◆ **Activity**:
The records below must be transcribed exactly, with each picture left out.

Pictures paired with source code:
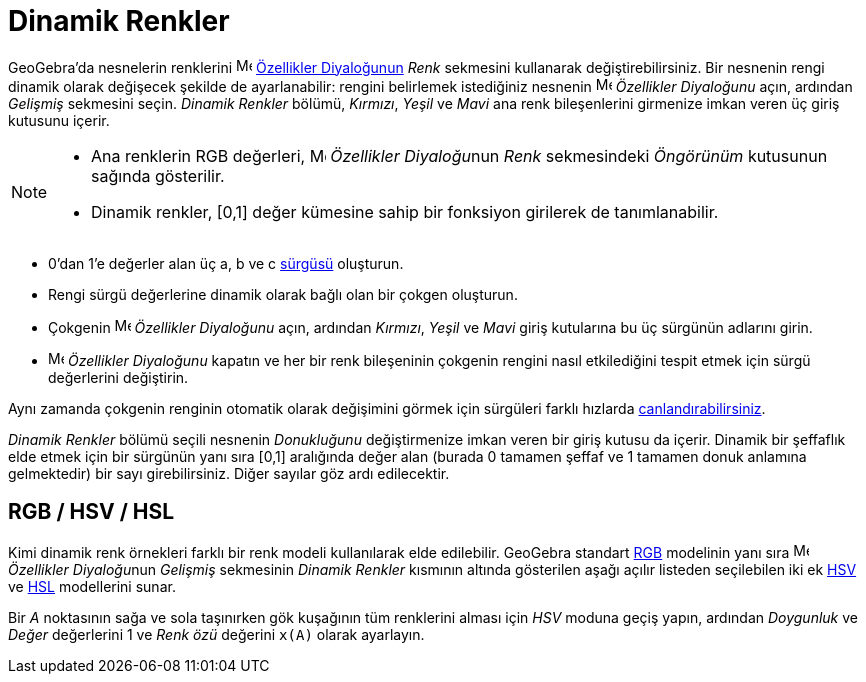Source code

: = Dinamik Renkler
:page-en: Dynamic_Colors
ifdef::env-github[:imagesdir: /tr/modules/ROOT/assets/images]

GeoGebra'da nesnelerin renklerini image:16px-Menu-options.svg.png[Menu-options.svg,width=16,height=16]
xref:/Özellikler_Diyaloğu.adoc[Özellikler Diyaloğunun] _Renk_ sekmesini kullanarak değiştirebilirsiniz. Bir nesnenin
rengi dinamik olarak değişecek şekilde de ayarlanabilir: rengini belirlemek istediğiniz nesnenin
image:16px-Menu-options.svg.png[Menu-options.svg,width=16,height=16] _Özellikler Diyaloğunu_ açın, ardından _Gelişmiş_
sekmesini seçin. _Dinamik Renkler_ bölümü, _Kırmızı_, _Yeşil_ ve _Mavi_ ana renk bileşenlerini girmenize imkan veren üç
giriş kutusunu içerir.

[NOTE]
====

* Ana renklerin RGB değerleri, image:16px-Menu-options.svg.png[Menu-options.svg,width=16,height=16] __Özellikler
Diyaloğu__nun _Renk_ sekmesindeki _Öngörünüm_ kutusunun sağında gösterilir.
* Dinamik renkler, [0,1] değer kümesine sahip bir fonksiyon girilerek de tanımlanabilir.

====

[EXAMPLE]
====

* 0'dan 1'e değerler alan üç a, b ve c xref:/tools/Sürgü.adoc[sürgüsü] oluşturun.
* Rengi sürgü değerlerine dinamik olarak bağlı olan bir çokgen oluşturun.
* Çokgenin image:16px-Menu-options.svg.png[Menu-options.svg,width=16,height=16] _Özellikler Diyaloğunu_ açın, ardından
_Kırmızı_, _Yeşil_ ve _Mavi_ giriş kutularına bu üç sürgünün adlarını girin.
* image:16px-Menu-options.svg.png[Menu-options.svg,width=16,height=16] _Özellikler Diyaloğunu_ kapatın ve her bir renk
bileşeninin çokgenin rengini nasıl etkilediğini tespit etmek için sürgü değerlerini değiştirin.

[NOTE]
====

Aynı zamanda çokgenin renginin otomatik olarak değişimini görmek için sürgüleri farklı hızlarda
xref:/Canlandırma.adoc[canlandırabilirsiniz].

====

====

_Dinamik Renkler_ bölümü seçili nesnenin _Donukluğunu_ değiştirmenize imkan veren bir giriş kutusu da içerir. Dinamik
bir şeffaflık elde etmek için bir sürgünün yanı sıra [0,1] aralığında değer alan (burada 0 tamamen şeffaf ve 1 tamamen
donuk anlamına gelmektedir) bir sayı girebilirsiniz. Diğer sayılar göz ardı edilecektir.

== RGB / HSV / HSL

Kimi dinamik renk örnekleri farklı bir renk modeli kullanılarak elde edilebilir. GeoGebra standart
https://en.wikipedia.org/wiki/tr:RGB[RGB] modelinin yanı sıra
image:16px-Menu-options.svg.png[Menu-options.svg,width=16,height=16] __Özellikler Diyaloğu__nun _Gelişmiş_ sekmesinin
_Dinamik Renkler_ kısmının altında gösterilen aşağı açılır listeden seçilebilen iki ek
https://en.wikipedia.org/wiki/tr:HSL_ve_HSV[HSV] ve https://en.wikipedia.org/wiki/tr:HSL_ve_HSV[HSL] modellerini sunar.

[EXAMPLE]
====

Bir _A_ noktasının sağa ve sola taşınırken gök kuşağının tüm renklerini alması için _HSV_ moduna geçiş yapın, ardından
_Doygunluk_ ve _Değer_ değerlerini 1 ve _Renk özü_ değerini `++x(A)++` olarak ayarlayın.

====
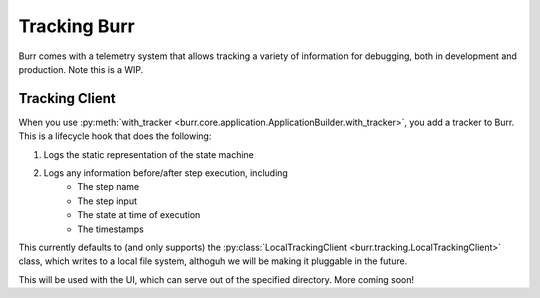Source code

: .. _tracking:

=============
Tracking Burr
=============

Burr comes with a telemetry system that allows tracking a variety of information for debugging,
both in development and production. Note this is a WIP.

---------------
Tracking Client
---------------

When you use :py:meth:`with_tracker <burr.core.application.ApplicationBuilder.with_tracker>`, you add a tracker to Burr.
This is a lifecycle hook that does the following:

#. Logs the static representation of the state machine
#. Logs any information before/after step execution, including
    - The step name
    - The step input
    - The state at time of execution
    - The timestamps

This currently defaults to (and only supports) the :py:class:`LocalTrackingClient <burr.tracking.LocalTrackingClient>` class, which
writes to a local file system, althoguh we will be making it pluggable in the future.

This will be used with the UI, which can serve out of the specified directory. More coming soon!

◆ **Task solution**:
Source code

: = Dinamik Renkler
:page-en: Dynamic_Colors
ifdef::env-github[:imagesdir: /tr/modules/ROOT/assets/images]

GeoGebra'da nesnelerin renklerini image:16px-Menu-options.svg.png[Menu-options.svg,width=16,height=16]
xref:/Özellikler_Diyaloğu.adoc[Özellikler Diyaloğunun] _Renk_ sekmesini kullanarak değiştirebilirsiniz. Bir nesnenin
rengi dinamik olarak değişecek şekilde de ayarlanabilir: rengini belirlemek istediğiniz nesnenin
image:16px-Menu-options.svg.png[Menu-options.svg,width=16,height=16] _Özellikler Diyaloğunu_ açın, ardından _Gelişmiş_
sekmesini seçin. _Dinamik Renkler_ bölümü, _Kırmızı_, _Yeşil_ ve _Mavi_ ana renk bileşenlerini girmenize imkan veren üç
giriş kutusunu içerir.

[NOTE]
====

* Ana renklerin RGB değerleri, image:16px-Menu-options.svg.png[Menu-options.svg,width=16,height=16] __Özellikler
Diyaloğu__nun _Renk_ sekmesindeki _Öngörünüm_ kutusunun sağında gösterilir.
* Dinamik renkler, [0,1] değer kümesine sahip bir fonksiyon girilerek de tanımlanabilir.

====

[EXAMPLE]
====

* 0'dan 1'e değerler alan üç a, b ve c xref:/tools/Sürgü.adoc[sürgüsü] oluşturun.
* Rengi sürgü değerlerine dinamik olarak bağlı olan bir çokgen oluşturun.
* Çokgenin image:16px-Menu-options.svg.png[Menu-options.svg,width=16,height=16] _Özellikler Diyaloğunu_ açın, ardından
_Kırmızı_, _Yeşil_ ve _Mavi_ giriş kutularına bu üç sürgünün adlarını girin.
* image:16px-Menu-options.svg.png[Menu-options.svg,width=16,height=16] _Özellikler Diyaloğunu_ kapatın ve her bir renk
bileşeninin çokgenin rengini nasıl etkilediğini tespit etmek için sürgü değerlerini değiştirin.

[NOTE]
====

Aynı zamanda çokgenin renginin otomatik olarak değişimini görmek için sürgüleri farklı hızlarda
xref:/Canlandırma.adoc[canlandırabilirsiniz].

====

====

_Dinamik Renkler_ bölümü seçili nesnenin _Donukluğunu_ değiştirmenize imkan veren bir giriş kutusu da içerir. Dinamik
bir şeffaflık elde etmek için bir sürgünün yanı sıra [0,1] aralığında değer alan (burada 0 tamamen şeffaf ve 1 tamamen
donuk anlamına gelmektedir) bir sayı girebilirsiniz. Diğer sayılar göz ardı edilecektir.

== RGB / HSV / HSL

Kimi dinamik renk örnekleri farklı bir renk modeli kullanılarak elde edilebilir. GeoGebra standart
https://en.wikipedia.org/wiki/tr:RGB[RGB] modelinin yanı sıra
image:16px-Menu-options.svg.png[Menu-options.svg,width=16,height=16] __Özellikler Diyaloğu__nun _Gelişmiş_ sekmesinin
_Dinamik Renkler_ kısmının altında gösterilen aşağı açılır listeden seçilebilen iki ek
https://en.wikipedia.org/wiki/tr:HSL_ve_HSV[HSV] ve https://en.wikipedia.org/wiki/tr:HSL_ve_HSV[HSL] modellerini sunar.

[EXAMPLE]
====

Bir _A_ noktasının sağa ve sola taşınırken gök kuşağının tüm renklerini alması için _HSV_ moduna geçiş yapın, ardından
_Doygunluk_ ve _Değer_ değerlerini 1 ve _Renk özü_ değerini `++x(A)++` olarak ayarlayın.

====
Source code

: .. _tracking:

=============
Tracking Burr
=============

Burr comes with a telemetry system that allows tracking a variety of information for debugging,
both in development and production. Note this is a WIP.

---------------
Tracking Client
---------------

When you use :py:meth:`with_tracker <burr.core.application.ApplicationBuilder.with_tracker>`, you add a tracker to Burr.
This is a lifecycle hook that does the following:

#. Logs the static representation of the state machine
#. Logs any information before/after step execution, including
    - The step name
    - The step input
    - The state at time of execution
    - The timestamps

This currently defaults to (and only supports) the :py:class:`LocalTrackingClient <burr.tracking.LocalTrackingClient>` class, which
writes to a local file system, althoguh we will be making it pluggable in the future.

This will be used with the UI, which can serve out of the specified directory. More coming soon!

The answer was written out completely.